(EXERCISE MATERIAL begins)

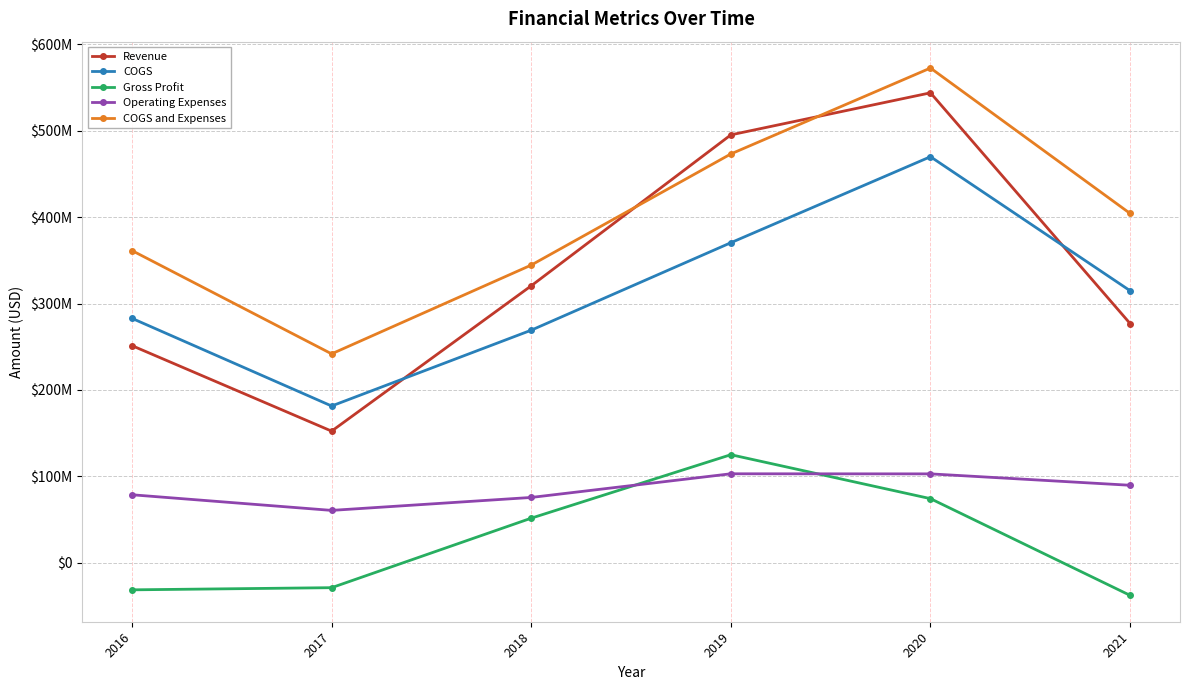

What are all the series names shown in the legend?

Revenue, COGS, Gross Profit, Operating Expenses, COGS and Expenses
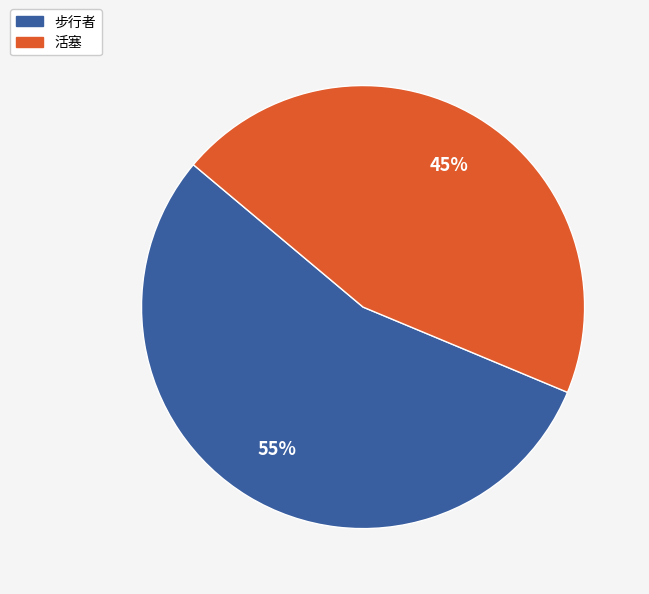

To the nearest percent, what is the average slice percentage?

50%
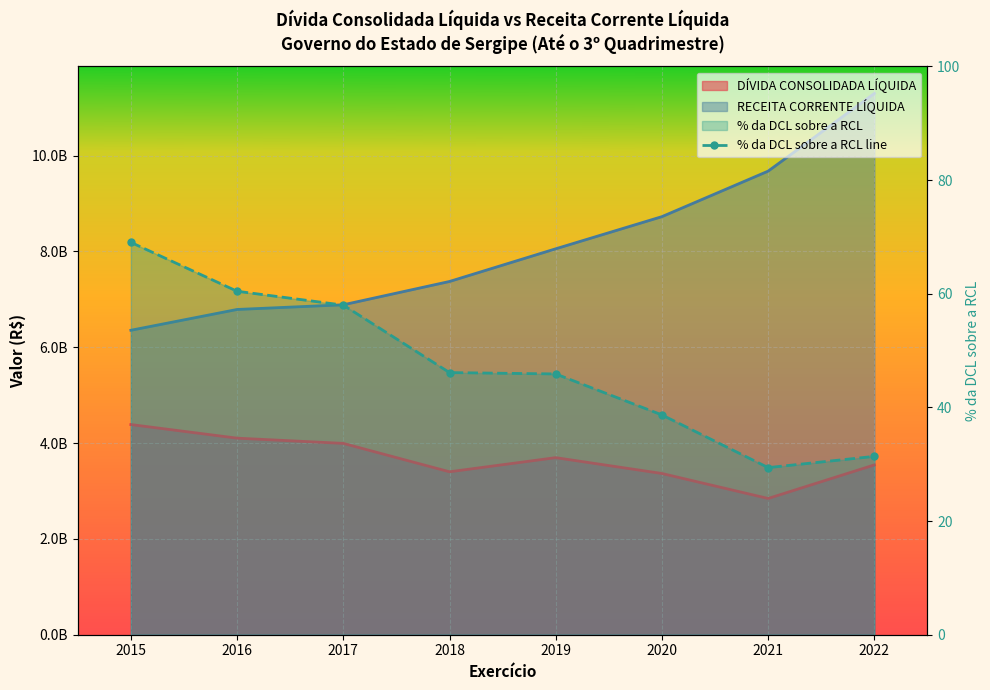

Is it true that the value at 2015 is 25.0?

False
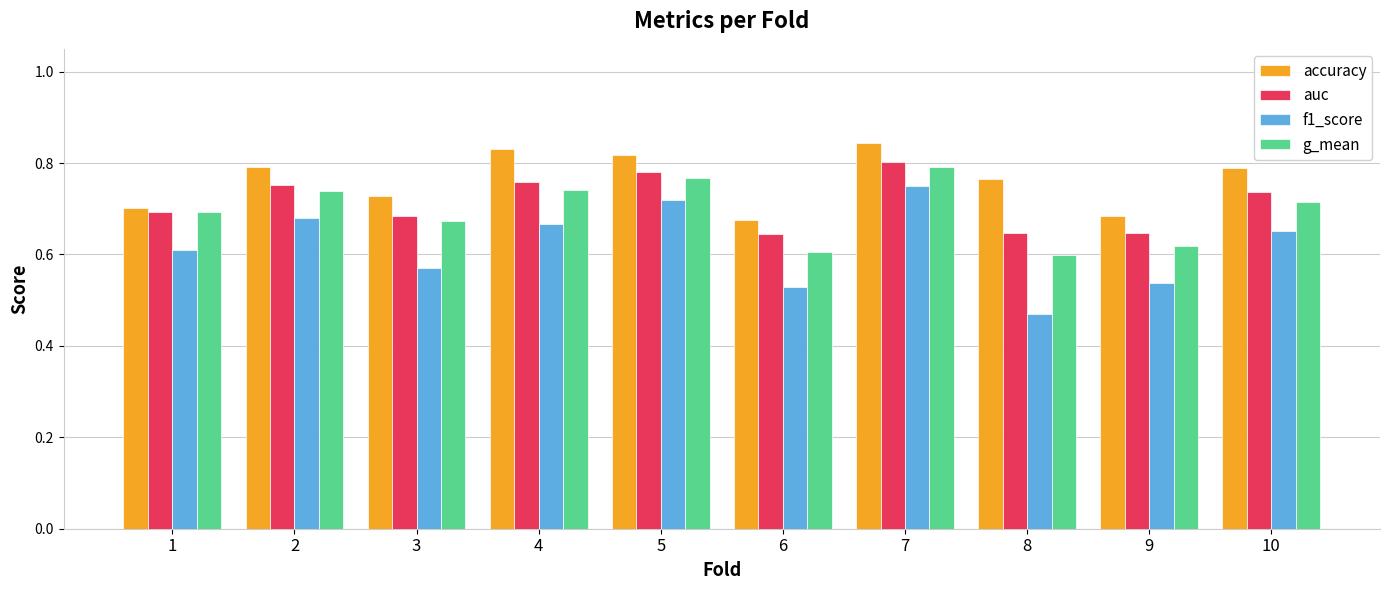

What are all the series names shown in the legend?

accuracy, auc, f1_score, g_mean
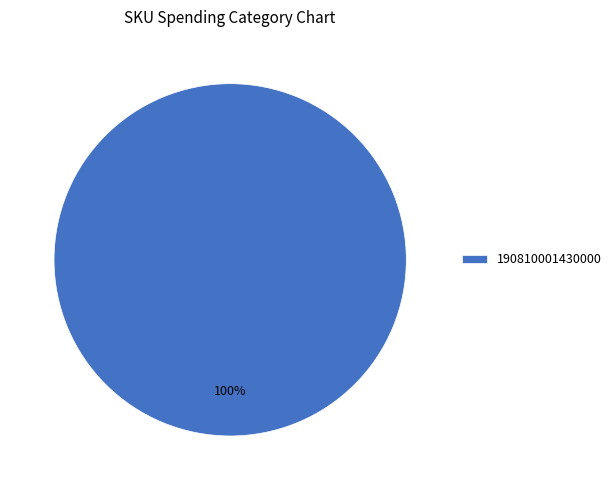

Is 190810001430000 the majority of the pie?

Yes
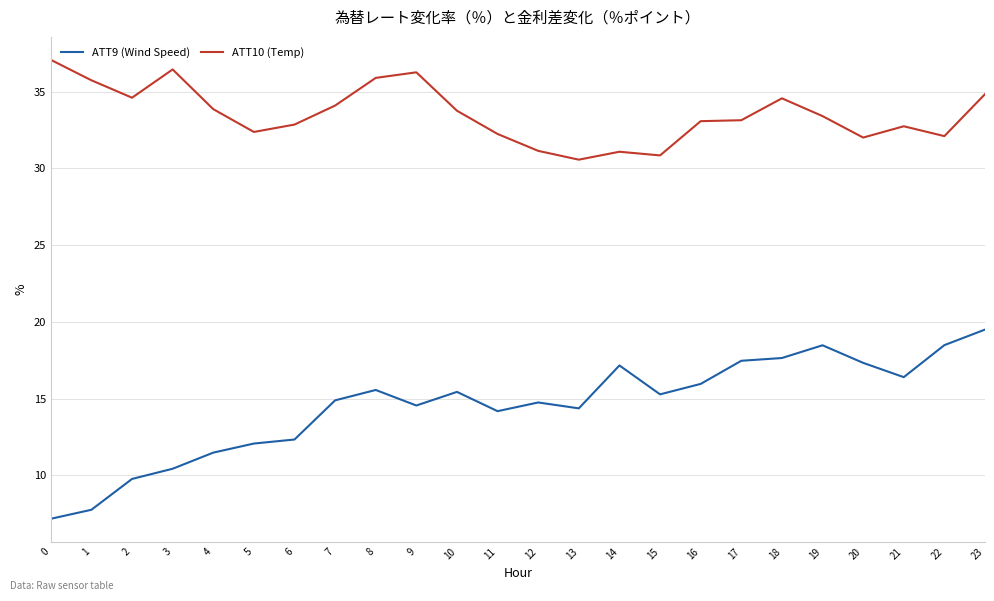

At which category is the sum across all series the highest?

23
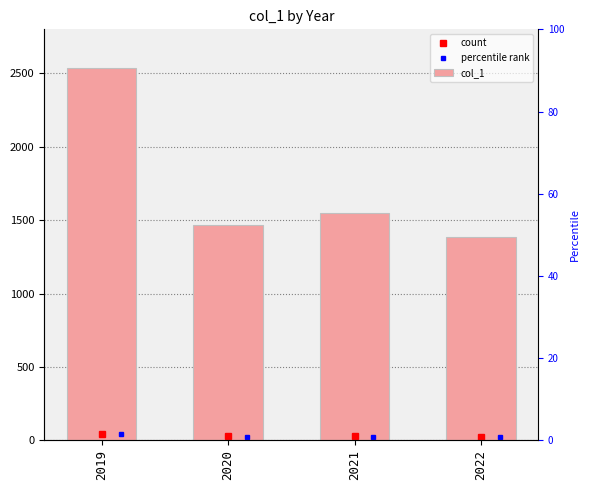

At which label does the data first exceed 1546?

2019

(EXERCISE MATERIAL ends)

## WHAT NEEDS TO BE DONE
Reproduce the listing word for word, starting with the line that contains "Is it true that the value at 2015 is 25.0?" and continuing through the end of the listing. Leave the pictures out.

## YOUR SOLUTION
Is it true that the value at 2015 is 25.0?

False

What are all the series names shown in the legend?

accuracy, auc, f1_score, g_mean

Is 190810001430000 the majority of the pie?

Yes

At which category is the sum across all series the highest?

23

At which label does the data first exceed 1546?

2019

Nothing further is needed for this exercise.